**Текст для чтения**:
Вера Ивановна, которая в свои восемьдесят с лишним лет гордится отменной памятью (ведь все, что она рассказывает, воспроизведено отнюдь не по записям давних дней!), утверждает в своей статье в "Российской музыкальной газете": "Именно в это время Локшин получил жилье - несколько комнат для себя, своей матери и сестры. Тогда это было исключительным событием, и понятно, что человеку гонимому или с сомнительной (с точки зрения советской власти) репутацией квартиру в Москве вряд ли бы предоставили". Напомню, что сама Вера Ивановна рассказывает, что ей после ареста ее родственников досталось две комнаты плюс к имеющейся - значит ли это, что у нее была безупречная с точки зрения той же власти репутация? Но она, положившись на свою память, ошиблась: Локшину дали ОДНУ комнату в трехкомнатной квартире, и в этой комнате с ним жили жена, мать и сестра с открытой формой туберкулеза. А в соседних двух жили еще две композиторские семьи. Ибо получил Локшин эту комнату хлопотами Мясковского, случайно узнавшего о том, что один коллега от этой комнаты отказался (до этого Локшины обитали во времянке под Москвой). И комната эта Локшину досталась не в 1949 году, а годом раньше. Причем Вера Ивановна в ней бывала, так что знала о ней не понаслышке. Тут же возникает вопрос: а так ли уж безупречна ее беспощадная память в других случаях?

Локшин не просто воспринял фиаско с кантатой как заслуженную кару за свой компромисс с совестью, но ожидал этой кары. "Не без ужаса заметил я, что становлюсь суетным, и в случае успеха кантаты (весьма сомнительного) преуспею и в суетности. Очевидно, ничто мне сейчас так не требуется, как только полный неуспех, и лишь этой ценой я смог бы сохранить в себе то, что составляет и оправдывает смысл моего пребывания", - написал он в одном из писем еще до разгрома на пленуме.

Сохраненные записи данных
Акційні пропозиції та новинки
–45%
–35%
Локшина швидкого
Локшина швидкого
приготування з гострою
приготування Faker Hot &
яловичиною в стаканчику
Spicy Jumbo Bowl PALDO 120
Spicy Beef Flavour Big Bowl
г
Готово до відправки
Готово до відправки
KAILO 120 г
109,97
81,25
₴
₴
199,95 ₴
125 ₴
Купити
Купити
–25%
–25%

==

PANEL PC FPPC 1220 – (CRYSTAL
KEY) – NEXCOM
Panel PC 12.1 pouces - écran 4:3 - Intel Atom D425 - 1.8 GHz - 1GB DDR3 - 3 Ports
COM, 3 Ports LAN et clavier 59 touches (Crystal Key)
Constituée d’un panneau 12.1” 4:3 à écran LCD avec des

**Задание**: Выпишите без изменений фрагмент текста о Локшине от слов "Локшин не просто" до слов "разгрома на пленуме.". Используйте только текст, не обращаясь к записям.

**Ответ**:
Локшин не просто воспринял фиаско с кантатой как заслуженную кару за свой компромисс с совестью, но ожидал этой кары. "Не без ужаса заметил я, что становлюсь суетным, и в случае успеха кантаты (весьма сомнительного) преуспею и в суетности. Очевидно, ничто мне сейчас так не требуется, как только полный неуспех, и лишь этой ценой я смог бы сохранить в себе то, что составляет и оправдывает смысл моего пребывания", - написал он в одном из писем еще до разгрома на пленуме.